It Follows: la recensione dell'horror di David Robert Mitchell
Uno degli horror più calati dentro il suo tempo che si siano visti da diverso tempo a questa parte: tanto da essere quasi un film generazionale.
David Robert Mitchell è del 1974, come me. I protagonisti del suo film hanno una ventina d’anni - anno più, anno meno. E It Follows è uno degli horror più calati dentro il suo tempo che si siano visti da diverso tempo a questa parte.
Tanto da essere quasi un film generazionale, con quel friccicorio anni Ottanta che lo pervade, la bellissima colonna sonora di Disasterpeace imbottita di sintetizzatori, le bmx e il feeling carpenteriano che stanno lì a confermarlo, invece che smentirlo.
Ambientato all’inizio di un autunno che sfocerà inevitabilmente in un inverno - non nella più canonica estate - e nella città simbolo della crisi di questi anni - una Detroit tutta suburbia e rovine urbane -, quello di Mitchell è un horror sulle ansie, le paranoie e le incertezze che segnano i nostri giorni e fanno del futuro dei più giovani un campo minato: altro che AIDS e malattie sessualmente trasmissibili.

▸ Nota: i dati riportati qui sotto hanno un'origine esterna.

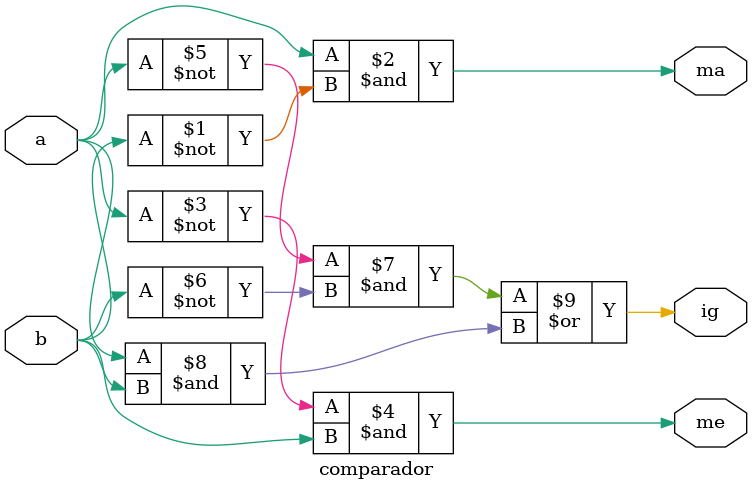
<source format=v>

module comparador(ig,me,ma,a,b);

input a,b;
output ig,me,ma;
assign ma = a & ~b;
assign me = ~a & b;
assign ig = (~a & ~b) | (a&b);

endmodule
</source>
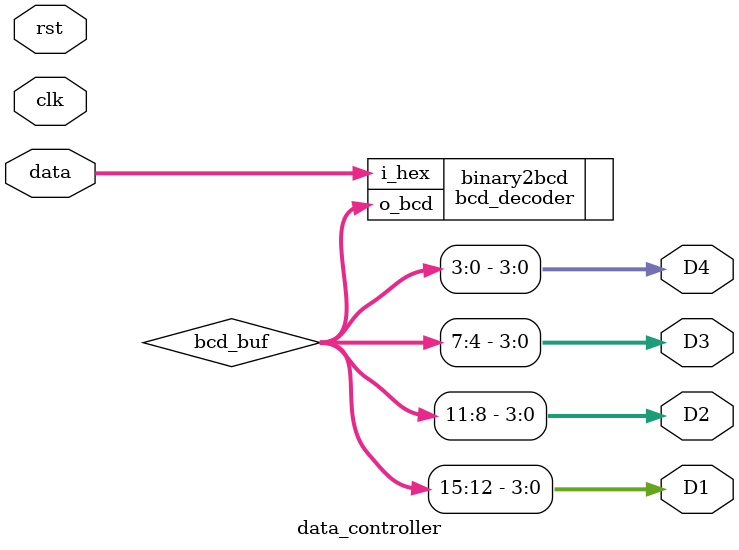
<source format=v>
`timescale 1ns / 1ps

// ==============================================================================
// 										  Define Module
// ==============================================================================
module data_controller(
		clk,// In
		rst,// In
		data,// In
		D1,// Output digit here
		D2,// Out
		D3,// Out
		D4// Out
);

// ==============================================================================
// 									   Port Declarations
// ==============================================================================
			input			 clk;
			input			 rst;
			input [15:0] data;//x/y/z_final //when test acc: six 0, one sign, nine magnitude bits. 
			
			output [3:0] D1;
			output [3:0] D2;
			output [3:0] D3;
			output [3:0] D4;
   
// ==============================================================================
// 						     Parameters, Registers, and Wires
// ==============================================================================
			wire [19:0]  bcd_buf;

// ==============================================================================
// 										Implementation
// ==============================================================================

			
			bcd_decoder binary2bcd(
					.i_hex(data[15:0]),// x/y/z_Final output of degree in binary, 360 maximum
					.o_bcd(bcd_buf)// 
			);
			
			assign D1 =  bcd_buf[15:12];
			
			assign D2 =  bcd_buf[11:8];//
			
			assign D3 =  bcd_buf[7:4];//  
			
			assign D4 =  bcd_buf[3:0];//   
			

   
endmodule

</source>
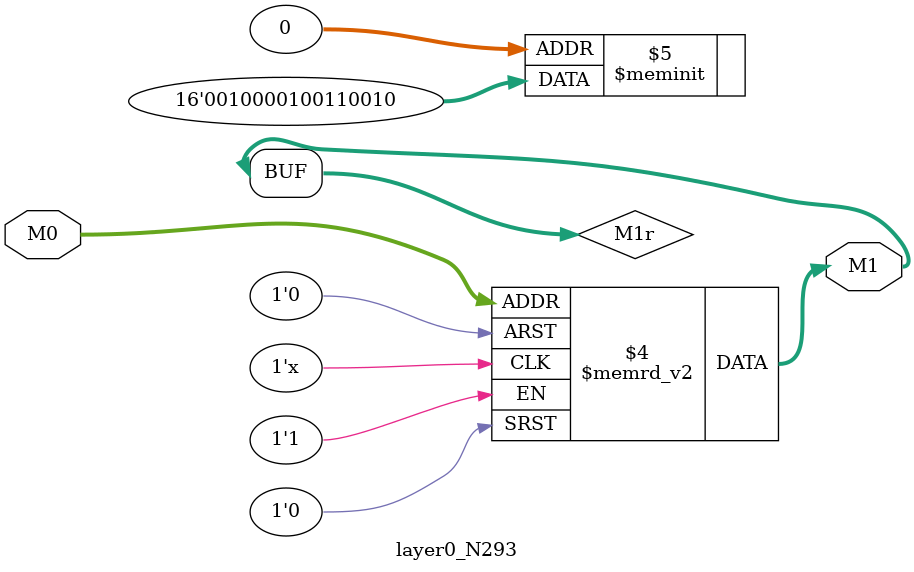
<source format=v>
module layer0_N293 ( input [2:0] M0, output [1:0] M1 );

	(*rom_style = "distributed" *) reg [1:0] M1r;
	assign M1 = M1r;
	always @ (M0) begin
		case (M0)
			3'b000: M1r = 2'b10;
			3'b100: M1r = 2'b01;
			3'b010: M1r = 2'b11;
			3'b110: M1r = 2'b10;
			3'b001: M1r = 2'b00;
			3'b101: M1r = 2'b00;
			3'b011: M1r = 2'b00;
			3'b111: M1r = 2'b00;

		endcase
	end
endmodule

</source>
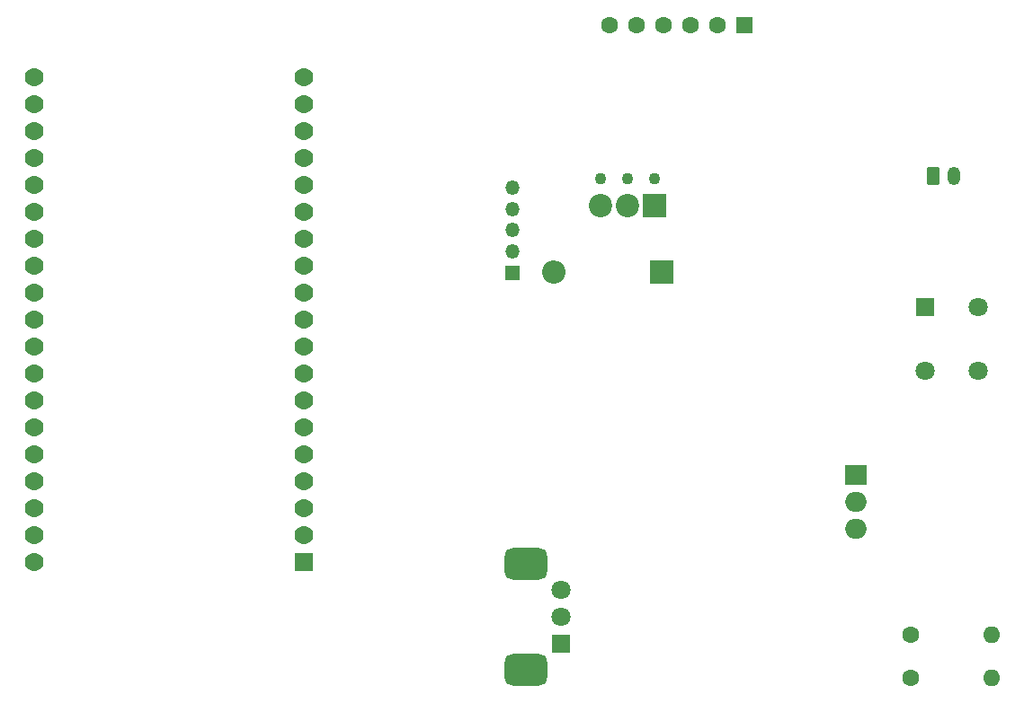
<source format=gbr>
%TF.GenerationSoftware,KiCad,Pcbnew,8.0.7*%
%TF.CreationDate,2025-06-16T00:37:16-04:00*%
%TF.ProjectId,controller,636f6e74-726f-46c6-9c65-722e6b696361,rev?*%
%TF.SameCoordinates,Original*%
%TF.FileFunction,Soldermask,Bot*%
%TF.FilePolarity,Negative*%
%FSLAX46Y46*%
G04 Gerber Fmt 4.6, Leading zero omitted, Abs format (unit mm)*
G04 Created by KiCad (PCBNEW 8.0.7) date 2025-06-16 00:37:16*
%MOMM*%
%LPD*%
G01*
G04 APERTURE LIST*
G04 Aperture macros list*
%AMRoundRect*
0 Rectangle with rounded corners*
0 $1 Rounding radius*
0 $2 $3 $4 $5 $6 $7 $8 $9 X,Y pos of 4 corners*
0 Add a 4 corners polygon primitive as box body*
4,1,4,$2,$3,$4,$5,$6,$7,$8,$9,$2,$3,0*
0 Add four circle primitives for the rounded corners*
1,1,$1+$1,$2,$3*
1,1,$1+$1,$4,$5*
1,1,$1+$1,$6,$7*
1,1,$1+$1,$8,$9*
0 Add four rect primitives between the rounded corners*
20,1,$1+$1,$2,$3,$4,$5,0*
20,1,$1+$1,$4,$5,$6,$7,0*
20,1,$1+$1,$6,$7,$8,$9,0*
20,1,$1+$1,$8,$9,$2,$3,0*%
G04 Aperture macros list end*
%ADD10C,1.600000*%
%ADD11O,1.600000X1.600000*%
%ADD12R,1.800000X1.800000*%
%ADD13C,1.800000*%
%ADD14RoundRect,0.750000X-1.250000X-0.750000X1.250000X-0.750000X1.250000X0.750000X-1.250000X0.750000X0*%
%ADD15C,1.100000*%
%ADD16R,2.200000X2.200000*%
%ADD17C,2.200000*%
%ADD18R,2.000000X1.905000*%
%ADD19O,2.000000X1.905000*%
%ADD20RoundRect,0.102000X0.780000X0.780000X-0.780000X0.780000X-0.780000X-0.780000X0.780000X-0.780000X0*%
%ADD21C,1.764000*%
%ADD22RoundRect,0.250000X-0.350000X-0.625000X0.350000X-0.625000X0.350000X0.625000X-0.350000X0.625000X0*%
%ADD23O,1.200000X1.750000*%
%ADD24R,1.600200X1.600200*%
%ADD25C,1.600200*%
%ADD26R,1.350000X1.350000*%
%ADD27O,1.350000X1.350000*%
%ADD28O,2.200000X2.200000*%
G04 APERTURE END LIST*
D10*
%TO.C,R2*%
X173690000Y-116550000D03*
D11*
X181310000Y-116550000D03*
%TD*%
D12*
%TO.C,RV1*%
X140775000Y-113300000D03*
D13*
X140775000Y-110800000D03*
X140775000Y-108300000D03*
D14*
X137475000Y-115800000D03*
X137475000Y-105800000D03*
%TD*%
D15*
%TO.C,J1*%
X149580000Y-69460000D03*
X147040000Y-69460000D03*
X144500000Y-69460000D03*
D16*
X149580000Y-72000000D03*
D17*
X147040000Y-72000000D03*
X144500000Y-72000000D03*
%TD*%
D18*
%TO.C,Q2*%
X168500000Y-97460000D03*
D19*
X168500000Y-100000000D03*
X168500000Y-102540000D03*
%TD*%
D20*
%TO.C,U3*%
X116500000Y-105620000D03*
D21*
X116500000Y-103080000D03*
X116500000Y-100540000D03*
X116500000Y-98000000D03*
X116500000Y-95460000D03*
X116500000Y-92920000D03*
X116500000Y-90380000D03*
X116500000Y-87840000D03*
X116500000Y-85300000D03*
X116500000Y-82760000D03*
X116500000Y-80220000D03*
X116500000Y-77680000D03*
X116500000Y-75140000D03*
X116500000Y-72600000D03*
X116500000Y-70060000D03*
X116500000Y-67520000D03*
X116500000Y-64980000D03*
X116500000Y-62440000D03*
X116500000Y-59900000D03*
X91100000Y-105620000D03*
X91100000Y-103080000D03*
X91100000Y-100540000D03*
X91100000Y-98000000D03*
X91100000Y-95460000D03*
X91100000Y-92920000D03*
X91100000Y-90380000D03*
X91100000Y-87840000D03*
X91100000Y-85300000D03*
X91100000Y-82760000D03*
X91100000Y-80220000D03*
X91100000Y-77680000D03*
X91100000Y-75140000D03*
X91100000Y-72600000D03*
X91100000Y-70060000D03*
X91100000Y-67520000D03*
X91100000Y-64980000D03*
X91100000Y-62440000D03*
X91100000Y-59900000D03*
%TD*%
D22*
%TO.C,BT1*%
X175772500Y-69222500D03*
D23*
X177772500Y-69222500D03*
%TD*%
D24*
%TO.C,U4*%
X158040000Y-55000000D03*
D25*
X155500000Y-55000000D03*
X152960000Y-55000000D03*
X150420000Y-55000000D03*
X147880000Y-55000000D03*
X145340000Y-55000000D03*
%TD*%
D26*
%TO.C,J2*%
X136170000Y-78350000D03*
D27*
X136170000Y-76350000D03*
X136170000Y-74350000D03*
X136170000Y-72350000D03*
X136170000Y-70350000D03*
%TD*%
D10*
%TO.C,R1*%
X173690000Y-112500000D03*
D11*
X181310000Y-112500000D03*
%TD*%
D12*
%TO.C,SW1*%
X175077500Y-81577500D03*
D13*
X180077500Y-81577500D03*
X175077500Y-87577500D03*
X180077500Y-87577500D03*
%TD*%
D16*
%TO.C,D1*%
X150230000Y-78250000D03*
D28*
X140070000Y-78250000D03*
%TD*%
M02*

</source>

Basterebbe l’incipit del film, per capirlo: una ragazza esce di casa correndo, scappa da qualcosa che non vediamo, che nessuno tranne lei può vedere; suo padre la segue, la ragazza lo rassicura ma non ci crede nemmeno lei; l’adulto non capisce; la ragazza fugge, è sola, è notte; sa di non avere scampo, fa solo in tempo a chiamare a casa: ti voglio bene, dice al padre, scusami se ogni tanto non lo dimostro.

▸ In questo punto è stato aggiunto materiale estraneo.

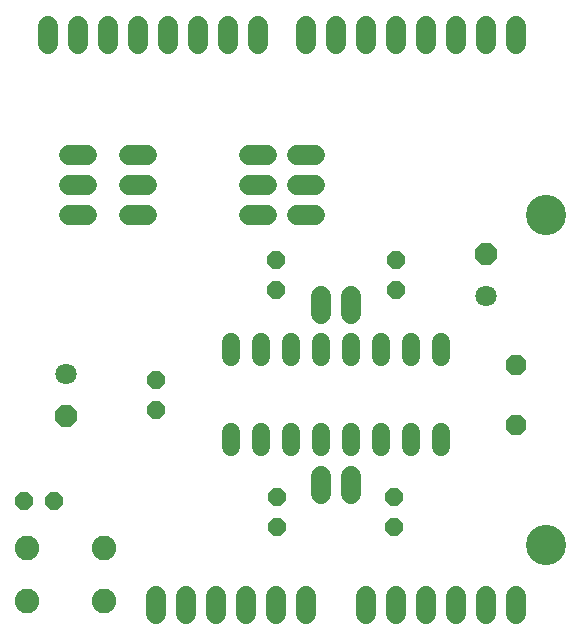
<source format=gbs>
G75*
G70*
%OFA0B0*%
%FSLAX24Y24*%
%IPPOS*%
%LPD*%
%AMOC8*
5,1,8,0,0,1.08239X$1,22.5*
%
%ADD10C,0.1340*%
%ADD11C,0.0680*%
%ADD12OC8,0.0600*%
%ADD13OC8,0.0710*%
%ADD14C,0.0710*%
%ADD15C,0.0600*%
%ADD16OC8,0.0680*%
%ADD17C,0.0820*%
D10*
X018794Y003151D03*
X018794Y014151D03*
D11*
X017794Y019851D02*
X017794Y020451D01*
X016794Y020451D02*
X016794Y019851D01*
X015794Y019851D02*
X015794Y020451D01*
X014794Y020451D02*
X014794Y019851D01*
X013794Y019851D02*
X013794Y020451D01*
X012794Y020451D02*
X012794Y019851D01*
X011794Y019851D02*
X011794Y020451D01*
X010794Y020451D02*
X010794Y019851D01*
X009194Y019851D02*
X009194Y020451D01*
X008194Y020451D02*
X008194Y019851D01*
X007194Y019851D02*
X007194Y020451D01*
X006194Y020451D02*
X006194Y019851D01*
X005194Y019851D02*
X005194Y020451D01*
X004194Y020451D02*
X004194Y019851D01*
X003194Y019851D02*
X003194Y020451D01*
X002194Y020451D02*
X002194Y019851D01*
X002894Y016151D02*
X003494Y016151D01*
X003494Y015151D02*
X002894Y015151D01*
X002894Y014151D02*
X003494Y014151D01*
X004894Y014151D02*
X005494Y014151D01*
X005494Y015151D02*
X004894Y015151D01*
X004894Y016151D02*
X005494Y016151D01*
X008894Y016151D02*
X009494Y016151D01*
X009494Y015151D02*
X008894Y015151D01*
X008894Y014151D02*
X009494Y014151D01*
X010494Y014151D02*
X011094Y014151D01*
X011094Y015151D02*
X010494Y015151D01*
X010494Y016151D02*
X011094Y016151D01*
X011294Y011451D02*
X011294Y010851D01*
X012294Y010851D02*
X012294Y011451D01*
X012294Y005451D02*
X012294Y004851D01*
X011294Y004851D02*
X011294Y005451D01*
X010794Y001451D02*
X010794Y000851D01*
X009794Y000851D02*
X009794Y001451D01*
X008794Y001451D02*
X008794Y000851D01*
X007794Y000851D02*
X007794Y001451D01*
X006794Y001451D02*
X006794Y000851D01*
X005794Y000851D02*
X005794Y001451D01*
X012794Y001451D02*
X012794Y000851D01*
X013794Y000851D02*
X013794Y001451D01*
X014794Y001451D02*
X014794Y000851D01*
X015794Y000851D02*
X015794Y001451D01*
X016794Y001451D02*
X016794Y000851D01*
X017794Y000851D02*
X017794Y001451D01*
D12*
X013723Y003722D03*
X013723Y004722D03*
X009849Y004722D03*
X009849Y003722D03*
X005794Y007651D03*
X005794Y008651D03*
X002388Y004616D03*
X001388Y004616D03*
X009794Y011651D03*
X009794Y012651D03*
X013794Y012651D03*
X013794Y011651D03*
D13*
X016794Y012851D03*
X002794Y007451D03*
D14*
X002794Y008851D03*
X016794Y011451D03*
D15*
X015294Y009911D02*
X015294Y009391D01*
X014294Y009391D02*
X014294Y009911D01*
X013294Y009911D02*
X013294Y009391D01*
X012294Y009391D02*
X012294Y009911D01*
X011294Y009911D02*
X011294Y009391D01*
X010294Y009391D02*
X010294Y009911D01*
X009294Y009911D02*
X009294Y009391D01*
X008294Y009391D02*
X008294Y009911D01*
X008294Y006911D02*
X008294Y006391D01*
X009294Y006391D02*
X009294Y006911D01*
X010294Y006911D02*
X010294Y006391D01*
X011294Y006391D02*
X011294Y006911D01*
X012294Y006911D02*
X012294Y006391D01*
X013294Y006391D02*
X013294Y006911D01*
X014294Y006911D02*
X014294Y006391D01*
X015294Y006391D02*
X015294Y006911D01*
D16*
X017794Y007151D03*
X017794Y009151D03*
D17*
X001514Y001261D03*
X001514Y003041D03*
X004074Y003041D03*
X004074Y001261D03*
M02*

</source>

Sono solo i turbamenti dell’adolescenza? Le irrequietudini che accompagnano l’ingresso all’età adulta? Sono quelle paure che non si riescono a spiegare, quelle insicurezze che ci rendono insopportabili anche quando non vorremmo? Sì, certo lo sono. Sono quelle, e sono quelle ansie lasciateci in eredità da un mondo che non offre più alcun punto di riferimento solido, tantomeno un qualche appiglio identitario.
Se non lo sanno nemmeno loro, chi sono davvero e chi saranno, i protagonisti di It Follows, che vanno al cinema a vedere Sciarada e nel mentre giocano a chi-vorresti-essere (e lui vorrebbe essere un bambino, guarda un po’), perché dovremmo essere così sicuri noi, e dare un’etichietta meno generica dell’”it” del titolo alla cosa che perseguita Jay, e i suoi amici? Quella cosa senza volto - anzi, dai mille volti sempre diversi - che la segue con la lentezza che si può permettere qualcosa di inesorabile e di ineluttabile, come la morte, e che si passa col sesso?
Già, il sesso. Facile se si vuole esser pigri parlare allora di MST, ma qui le cose sono più ampie, sono più complesse, e il sesso è solo un pretesto, che però fa perfettamente scopa col desiderio impellente di trovare una parentesi, una via di fuga dalle mille cose senza nome e senza volto che ci angosciano e ci perseguitano. Il sesso come evasione, più che come contagio: e se è anche quello, basti ricordare che l’orgasmo è una piccola morte. Eros e thanatos.
David Robert Mitchell è uno bravo, e lo aveva già dimostrato abbondantemente con The Myth of the American Sleepover: recuperatelo al più presto. Aveva già dimostrato di saper raccontare (bene) la giovinezza, le incertezze, l’intimità, la sessualità. Qui fa vedere pure di aver studiato, citando il Carpenter più paranoide de La cosa e del Signore del Male, senza mai compromettere uno stile personale caratterizzato da una densità liquida, da una morbidezza acquatica e ipnotica ripresa nelle piscine, nei getti d’acqua e nelle acque lacustri che costellano il film e ne segnano i momenti principali, dall’inizio alla fine. E seducendoti con un eleganza fatta di dettagli piccoli e grandi, creando una tensione (capace di sfociare in spaventi a sorpresa mai da quattro soldi, altro che James Wan) che è quella dello stato di costante smarrimento e di perturbazione esistenziale dei suoi protagonisti.